Theorem 6 Let ${m^*}$, ${\mathcal{C}}$ and ${\ell}$ be defined as above. ${m^*}$ is not a measure on ${(\mathbb{R},2^{\mathbb{R}})}$

Proof: Proceeding by contradiction, we assume ${m^*}$ is a measure. We define an equivalence relation over the interval ${[0,1]}$ by saying that ${x~y}$ if and only if ${x-y \in \mathbb{Q}}$. Next, we select a single representative element from each equivalence class (Note: In order to justify our ability to choose such representative elements, we must invoke the axiom of choice).
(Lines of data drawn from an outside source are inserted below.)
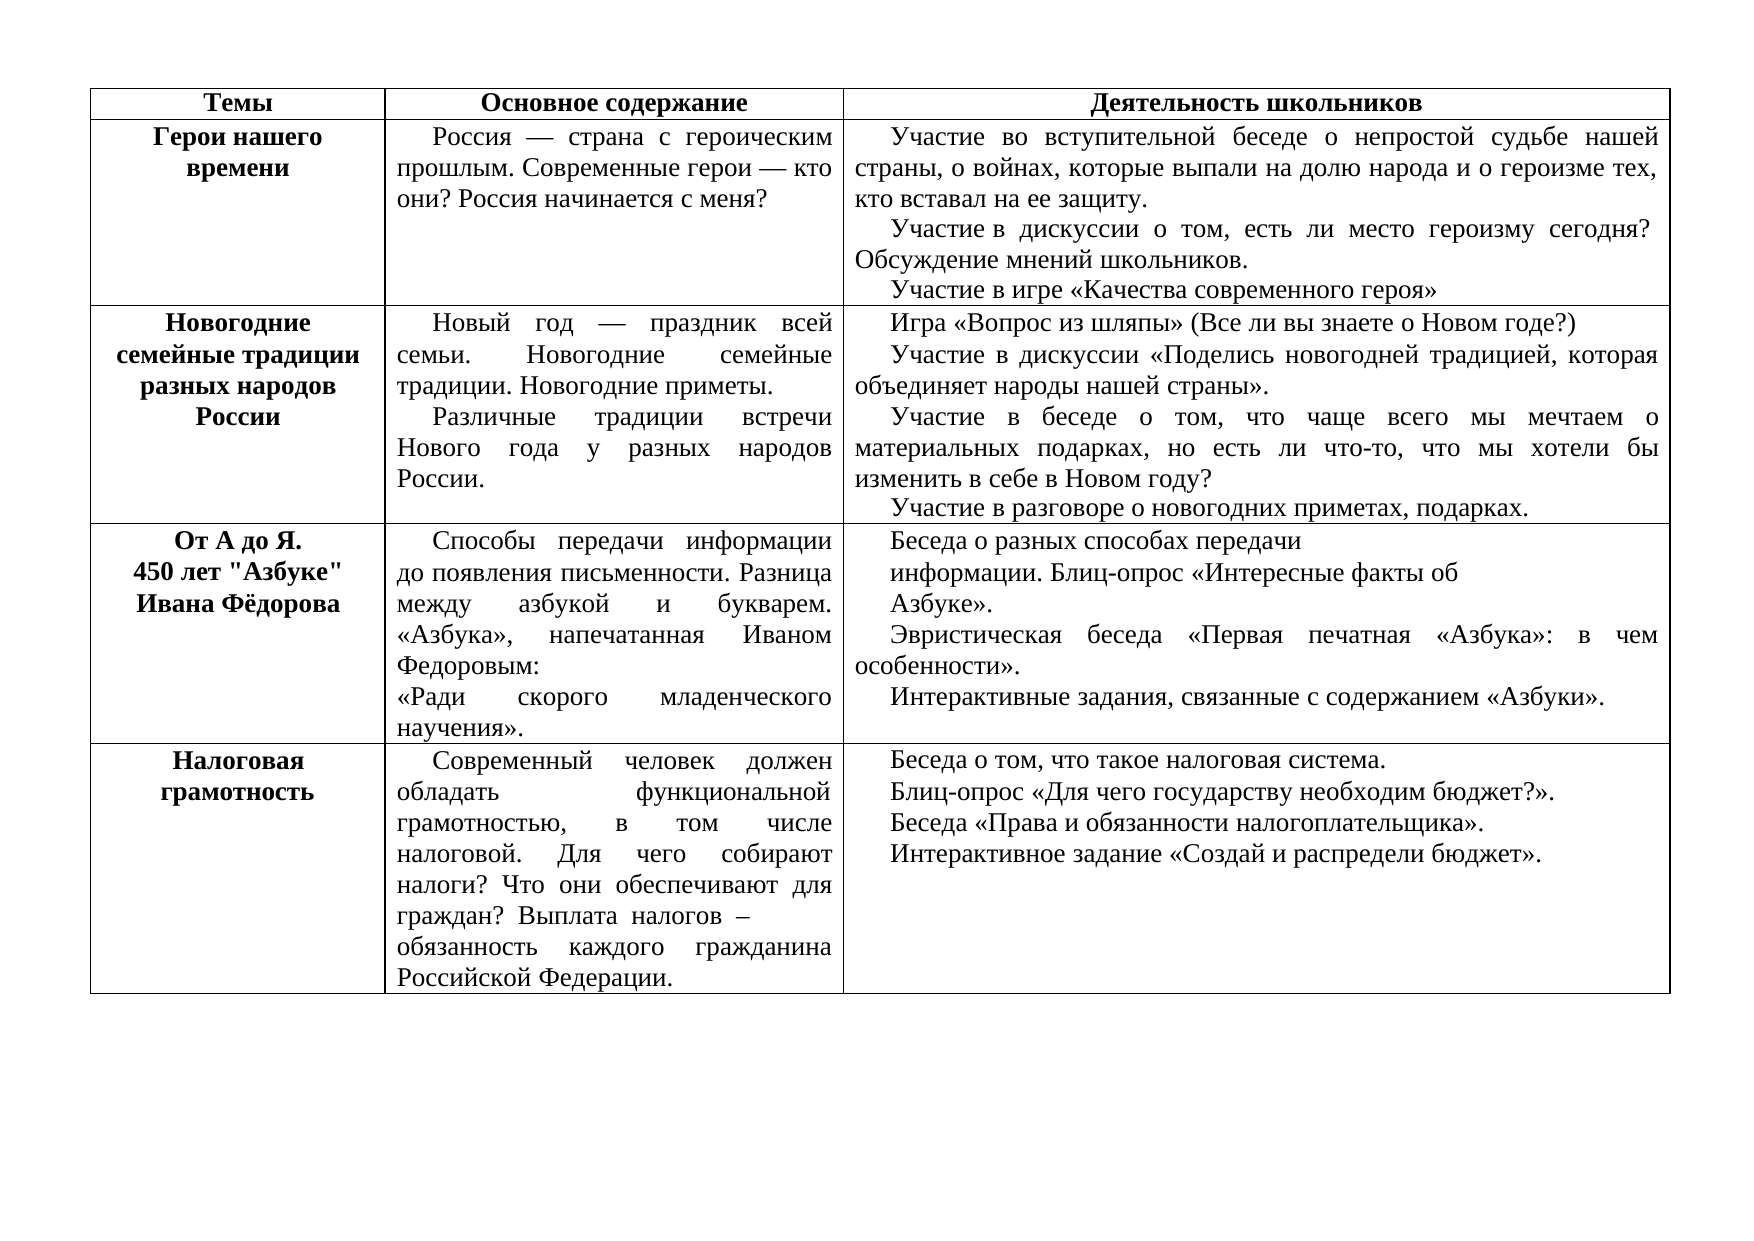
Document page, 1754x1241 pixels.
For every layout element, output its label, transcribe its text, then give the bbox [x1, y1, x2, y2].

table_cell От А до Я. 450 лет "Азбуке" Ивана Фёдорова [91, 524, 384, 743]
table_cell Налоговая грамотность [91, 744, 384, 993]
table_header Основное содержание [386, 89, 843, 118]
table_cell Герои нашего времени [91, 120, 384, 305]
table_cell Способы передачи информации до появления письменности. Разница между азбукой и букварем. «Азбука», напечатанная Иваном Федоровым: «Ради скорого младенческого научения». [386, 524, 843, 743]
table_cell Игра «Вопрос из шляпы» (Все ли вы знаете о Новом годе?) Участие в дискуссии «Поделись новогодней традицией, которая объединяет народы нашей страны». Участие в беседе о том, что чаще всего мы мечтаем о материальных подарках, но есть ли что-то, что мы хотели бы изменить в себе в Новом году? Участие в разговоре о новогодних приметах, подарках. [844, 306, 1669, 523]
table_header Темы [91, 89, 384, 118]
table_cell Беседа о том, что такое налоговая система. Блиц-опрос «Для чего государству необходим бюджет?». Беседа «Права и обязанности налогоплательщика». Интерактивное задание «Создай и распредели бюджет». [844, 744, 1669, 993]
table_cell Современный человек должен обладать функциональной грамотностью, в том числе налоговой. Для чего собирают налоги? Что они обеспечивают для граждан? Выплата налогов – обязанность каждого гражданина Российской Федерации. [386, 744, 843, 993]
table_cell Новый год — праздник всей семьи. Новогодние семейные традиции. Новогодние приметы. Различные традиции встречи Нового года у разных народов России. [386, 306, 843, 523]
table_cell Участие во вступительной беседе о непростой судьбе нашей страны, о войнах, которые выпали на долю народа и о героизме тех, кто вставал на ее защиту. Участие в дискуссии о том, есть ли место героизму сегодня? Обсуждение мнений школьников. Участие в игре «Качества современного героя» [844, 120, 1669, 305]
table_cell Россия — страна с героическим прошлым. Современные герои — кто они? Россия начинается с меня? [386, 120, 843, 305]
table_header Деятельность школьников [844, 89, 1669, 118]
table_cell Новогодние семейные традиции разных народов России [91, 306, 384, 523]
table_cell Беседа о разных способах передачи информации. Блиц-опрос «Интересные факты об Азбуке». Эвристическая беседа «Первая печатная «Азбука»: в чем особенности». Интерактивные задания, связанные с содержанием «Азбуки». [844, 524, 1669, 743]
Call the collection of such elements ${A}$. Given a set ${B \subseteq \mathbb{R}}$ and an element ${x \in \mathbb{R}}$, we define ${B + x = \{y + x: y \in B\}}$. It is clear that ${\ell((a + y, b + y)) = b - a = \ell((a,b))}$, for each ${a,b,q \in \mathbb{R}}$. So by the definition of ${m^*}$ we see that ${m^*(A + q) = m^*(A)}$ for each ${q \in \mathbb{Q}}$. If ${x,y \in A}$, then it is clear that there is no ${q \in \mathbb{Q}}$ such that ${x + q = y}$. By this logic, we can see that the sets ${A + q}$ are disjoint for every ${q \in \mathbb{Q}}$. Now carefully looking at the definition of ${A}$, we have

$\displaystyle [0,1] \subseteq \bigcup_{q \in [-1,1]\cap \mathbb{Q}}(A + q)$

where, since this union was only over rational ${q}$ and these sets are disjoint, by the subadditivity of ${m^*}$ we have,

$\displaystyle 1 \leq \sum_{q \in [-1,1]\cap \mathbb{Q}}m^*(A + q). \ \ \ \ \ (4)$

So by this inequality we must have that ${m^*(A) > 0}$, since again ${m^*(A + q) = m^*(A), \forall q \in \mathbb{Q}}$. But,

$\displaystyle \bigcup_{q \in [-1,1]\cap \mathbb{Q}}(A + q) \subseteq [-1, 2] \ \ \ \ \ (5)$

which, if ${m^*}$ was actually a measure would imply

$\displaystyle 3 \geq \sum_{q \in [-1,1]\cap \mathbb{Q}}m^*(A + q). \ \ \ \ \ (6)$

Thus, because ${m^*}$ was shown to be translation-invariant, we have a countable sum of the term ${m^*(A) > 0}$, which is impossible. Therefore, ${m^*}$ is not a measure on ${2^{\mathbb{R}}}$. $\Box$